Even after a 3 year therapy and being in a mental ward, I havent been truly able to connect with that younger me. Atleast I believe so. I tend to talk in a childlike voice a lot, and I do feel much younger than I am. I feel very split. I wish to get to that point of connection... well wishing alone wont be enough... I need to work towards it
 
I've done many things on my route to healing and one of them was a soul retrieval. 2 in fact. Where the shaman retrieved lost parts of me as a kid and how he described them and what they said was crazy powerful. That gave me a lot of compassion and it's constantly a process of comforting myself in tough times but that really helped. After that I would write from the perspective of those younger ages and bought them toys from the toy store to play with. And I could kind of sense them. And so I'll occasionally sense them in my heart. Just take care of those younger parts cause they're you.
 
I have to try to consciously nurture myself into a foundational state of being that can healthily connect to the parts of me that were harmed and viciously silenced through the years.

It takes different methods depending on the day and the mood. I can't say it never overwhelms me, though, as it can easily get overwhelming depending on the circumstances and my energy levels.

I tried to fight my way through it all for years in constantly battling with my feelings and external beings, but living within that fighting mentality day after day only led to continually feeling war torn and worn the f*ck out, rendering me even more unable to function.
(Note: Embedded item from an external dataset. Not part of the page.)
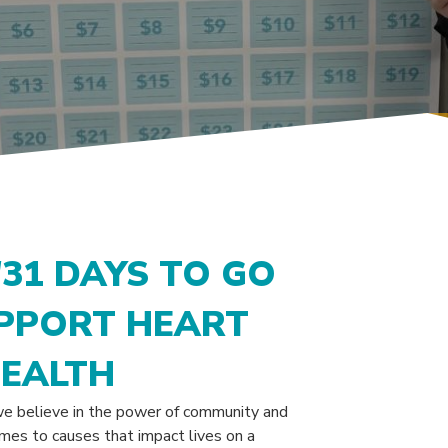
'31 DAYS TO GO
UPPORT HEART
HEALTH
e believe in the power of community and
mes to causes that impact lives on a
Now I simply try to healthily love myself through each choice I make within each day and seek out or create/co-create as many awe-inspiring moments of beauty and kindness that I can, restoring my child-like wonder that I was robbed of.

I learned in my experiences that there's no fancy GPS gadget or any other shortcuts that can lead us back to ourselves. I never did like those things anyway. lol "Re-calculating!!!" I had to map out my own terrain the old school way. Being directionally challenged adds even more of a hurdle. Always an adventure, whether I want it to be or not.
 
I'm so glad you started this thread as I have been busy lately trying to figure out how to nurture my inner child! My T talked about how her granddaughter is very possessive of her as her Granna, and now my inner child wants her own Granna. So one way I be the Granna for my little me is by making overnight oatmeal for her every evening. When we put the oats and the dried fruits and nuts in and pour the milk and water and stir it I tell her how much I love her and how glad I am she is born and how happy she will be when she eats the oatmeal in the morning and I will be waiting for her in the morning. Also we have been sleeping with a big purple bunny and we even sprayed it with the Mrs. Meyers Lemon Verbena spray so that it would smell like T's office.